I stepped up onto the porch and knocked, then turned around to survey the land around it. I was close enough to smell the fresh paint on the porch and front wall near the door, where the man I knew as Jerome Johnson had laid in a pool of his own blood, just a few hours ago.
No answer. Maybe she’s in the barn, I thought to myself.
Back down the front steps, I stepped backward into the driveway to get a look at the upstairs windows. The front windows were open, the curtains fluttering in the summer breeze.
“Hey! Katya! It’s me, Addison!” I cupped my hands around my mouth and yelled. “You here?”
Silence.
I followed the gravel drive as it curled behind the house, walking toward the little cottage and the barn.
Thwack!
I spun around as the old screen door slapped against the back door frame.
“Katya?” I called.
Still no one. The wind caught the old wooden screen door again and again, and it flapped like a broken wooden wing.
Why would that door be open? I wondered. Could something have happened? Had Luka or any of Kolya Dyakanov’s other creeps returned? What if they’d killed her? I pulled the door open and stepped into the house.
In the kitchen, breakfast dishes sat in the sink—a coffee mug, half full, and the remnants of a bowl of cereal, a spoon.
“Katya? Katya? Are you here?” I called.
From the kitchen, I walked through the dining room and into the living room where we’d first met.
Katya’s tapestry hung in two slashed pieces on the wall and the pictures of the murdered Svetlana and her daughter in front of St.

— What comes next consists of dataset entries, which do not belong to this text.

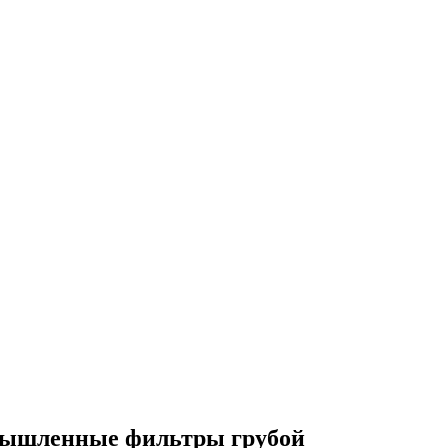
ышленные фильтры грубой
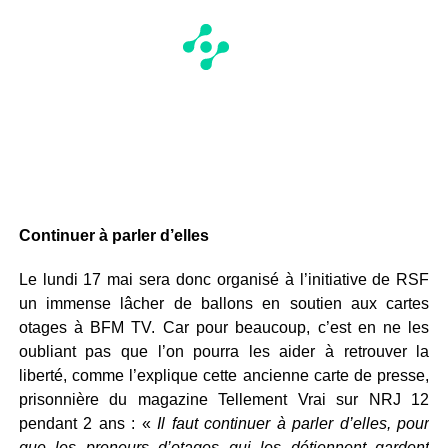
Continuer à parler d’elles
Le lundi 17 mai sera donc organisé à l’initiative de RSF
un immense lâcher de ballons en soutien aux cartes
otages à BFM TV. Car pour beaucoup, c’est en ne les
oubliant pas que l’on pourra les aider à retrouver la
liberté, comme l’explique cette ancienne carte de presse,
prisonnière du magazine Tellement Vrai sur NRJ 12
pendant 2 ans : «
Il faut continuer à parler d’elles, pour
que les preneurs d’otages qui les détiennent gardent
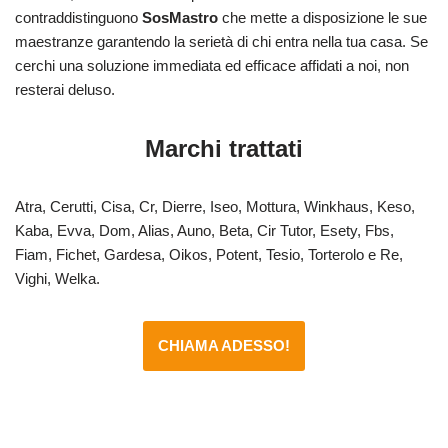
contraddistinguono
SosMastro
che mette a disposizione le sue
maestranze garantendo la serietà di chi entra nella tua casa. Se
cerchi una soluzione immediata ed efficace affidati a noi, non
resterai deluso.
Marchi trattati
Atra, Cerutti, Cisa, Cr, Dierre, Iseo, Mottura, Winkhaus, Keso,
Kaba, Evva, Dom, Alias, Auno, Beta, Cir Tutor, Esety, Fbs,
Fiam, Fichet, Gardesa, Oikos, Potent, Tesio, Torterolo e Re,
Vighi, Welka.
CHIAMA ADESSO!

Basil’s Cathedral lay on the floor next to the cheap, particleboard coffee table. The chairs were overturned and someone had ripped the cushions open on the cheap, brown couch, as if searching for something.
I knelt and picked up one of the photos. The glass was broken and a shard had pierced Svetlana’s face. If Katya was gone, if she’d disappeared back into witness protection, she wouldn’t have left these behind.
I ran upstairs. I remembered the master bedroom was at the front of the house, when the Larsens lived there. I threw open the door to see two enormous looms and the spinning wheel Katya had used for the story we’d done. One loom had a thick and heavy project on it, maybe a rug. The other was serving as a catch all for finished tapestries, weaving tools and partially wound skeins of yarn. Fleeces sat in black plastic trash bags, yarn overflowed from baskets and books littered the room, but it looked more like creativity flowing than a raid.
“Katya?” I called again. “Katya, are you here?”
In the next bedroom, the mattress had been pulled from the frame and bedclothes covered the floor. The dresser drawers were open and clothing hung over the sides. The closet door was open and more clothing lay strewn across the floor.